Roku, Zillow & Uber

Roku smashed their quarterly numbers, which led to a big pop at open yesterday & the stock was up over 25% on the day. They are winning on top of winning, with revenue per user up, users up, and users using their service more and more.

Zillow reported quarterly numbers which beat expectations & have their stock up about 6% today in spite of the market sliding on the trade war narrative.

I’m not seeing how the Zillow numbers were good. Their core high-margin business continues to decelerate.

  • their core (high-margin) Premier Agent business was up 2% YoY from $213.7 million to $217.7 million
    • in prior quarters they claimed slowing growth in this business line was from shifting the business model from selling email leads to selling a mix of email & phone leads
    • I think a couple other things hit them though:
      • the TCJA lowering salt deductions caused a slowdown in some of the bubble areas
      • some of the areas that were less bubble driven do not have as efficient of auctions for attention so Zillow is not able to capture as much of the vig on those markets
      • some state & local taxes have went up in a way that more than offset the federal income tax decline
  • Zillow claims they are already getting $200 million a day in dealflow to look through, with an offer to sell every 2 minutes. They refer sellers to local partner agents & in spite of this additional dealflow their Premier Agent business was still only up 2% YoY.
  • There is also an ongoing class-action lawsuit against the NAR which could blow up the 6% commission model.

I still see Zillow as having strong value that would be nearly impossible to recreate for less than the cost of buying the company outright. But you would think they would have more growth in their core Realtor-focused ad products given how dominant they are in their category.

Uber opened down about $3 below their IPO price of $45 a share.

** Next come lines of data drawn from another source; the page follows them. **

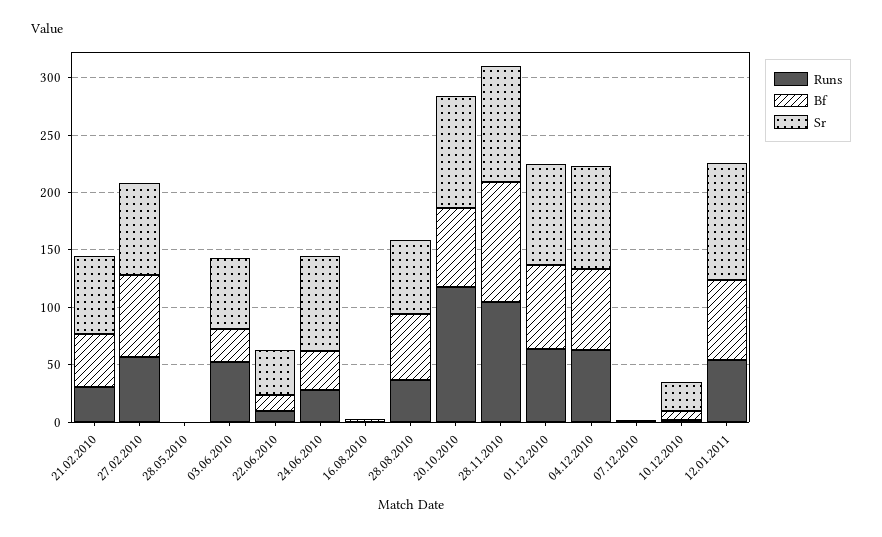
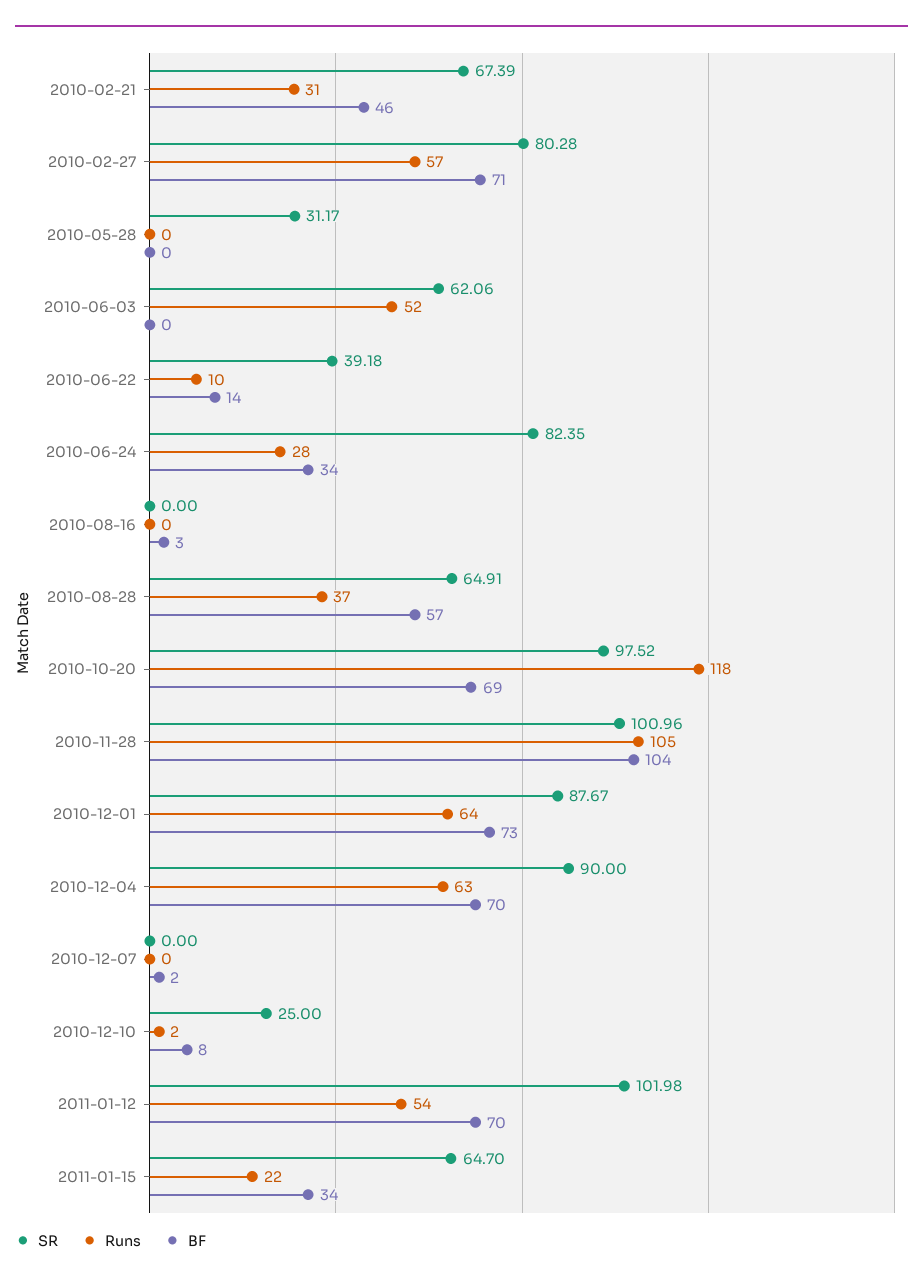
  {
    "Runs": {
      "21.02.2010": 31,
      "27.02.2010": 57,
      "28.05.2010": 0,
      "03.06.2010": 52,
      "22.06.2010": 10,
      "24.06.2010": 28,
      "16.08.2010": 0,
      "28.08.2010": 37,
      "20.10.2010": 118,
      "28.11.2010": 105,
      "01.12.2010": 64,
      "04.12.2010": 63,
      "07.12.2010": 0,
      "10.12.2010": 2,
-     "12.01.2011": 54
+     "12.01.2011": 54,
+     "2011-01-15": 22
    },
    "Bf": {
      "21.02.2010": 46,
      "27.02.2010": 71,
      "28.05.2010": 0,
-     "03.06.2010": 30,
+     "03.06.2010": 0,
      "22.06.2010": 14,
      "24.06.2010": 34,
      "16.08.2010": 3,
      "28.08.2010": 57,
      "20.10.2010": 69,
      "28.11.2010": 104,
      "01.12.2010": 73,
      "04.12.2010": 70,
      "07.12.2010": 2,
      "10.12.2010": 8,
-     "12.01.2011": 70
+     "12.01.2011": 70,
+     "2011-01-15": 34
    },
    "Sr": {
      "21.02.2010": 67.39,
      "27.02.2010": 80.28,
-     "28.05.2010": 0,
+     "28.05.2010": 31.17,
      "03.06.2010": 62.06,
      "22.06.2010": 39.18,
      "24.06.2010": 82.35,
      "16.08.2010": 0,
      "28.08.2010": 64.91,
      "20.10.2010": 97.52,
      "28.11.2010": 100.96,
      "01.12.2010": 87.67,
      "04.12.2010": 90,
      "07.12.2010": 0,
      "10.12.2010": 25,
-     "12.01.2011": 101.98
+     "12.01.2011": 101.98,
+     "2011-01-15": 64.7
    }
  }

The wave of startups adding to the stock market could adversely impact aggregate share scarcity.

If this was just about economic growth, the S&P 500 this cycle would have peaked around 1,850, a thousand points lower than where we are now. … What has been the driver is this near-perfect symmetry we have seen: between a US$4 trillion expansion of the Fed’s balance sheet, a US$4 trillion surge in corporate debt, and US$4 trillion in share buybacks. By creating scarcity in the market for safe securities this cycle, investors were forced to move up the risk curve and this meant tremendous opportunity for CEOs and CIOs to issue gobs of debt to receptive yield-starved investors. And this debt, or at least 25 per cent of the new issuance, went to fund an unprecedented wave of share buybacks.

David Rosenberg

If the trade war goes astray, it could be a market top for some period of time, particularly if Uber has already seen their high.

“Gulf money is notoriously late to the party, purchasing Carlye Group in 2007 at the peak of the credit bubble, and anchor investors in Glencore IPO in 2011 at the peak of the commodity bubble. Now they are “all in” on Uber and opened offices in Silicon Valley to do more. … When the leading company in the hottest sector goes public, it reflects a peak in social mood and usually presents an important inflection point in financial markets. As a rule, insiders sell at the top. … The AOL Time Warner merger in 2000 culminated in the tech crash, the Blackstone IPO in 2007 presaged the 2008 meltdown, and the Glencore listing in 2011 marked the peak in the commodity super-cycle. Uber, we believe, will mark the peak in Silicon Valley and tech valuations.”

Jawad Mian

Update: The stock market turned up late in the day on (bogus) constructive trade talks, but Uber still closed off 7.6% down.

Those who expressed confidence in adverting a trade war based on the (bogus) constructive commentary get to wake up some presidential weekend Tweets stating otherwise.

There’s a very difficult problem with China and the trade situation: They have structured their entire economy around cheating and embedded it into the Community Party, which has top-level control over all of it.

Trying to change that is likely a bridge too far; it would require the Chinese Communist Party, and Xi himself, to acknowledge that (1) what they were doing was and is wrong and (2) they’ll cut it out.

The second you might get.  The first you won’t get.

Communists are never wrong, you see.  They can’t be.  To admit so is to admit their political and economic system is wrong and therefore that other competing ideas might be superior.  Down that road lies their own death and they know it.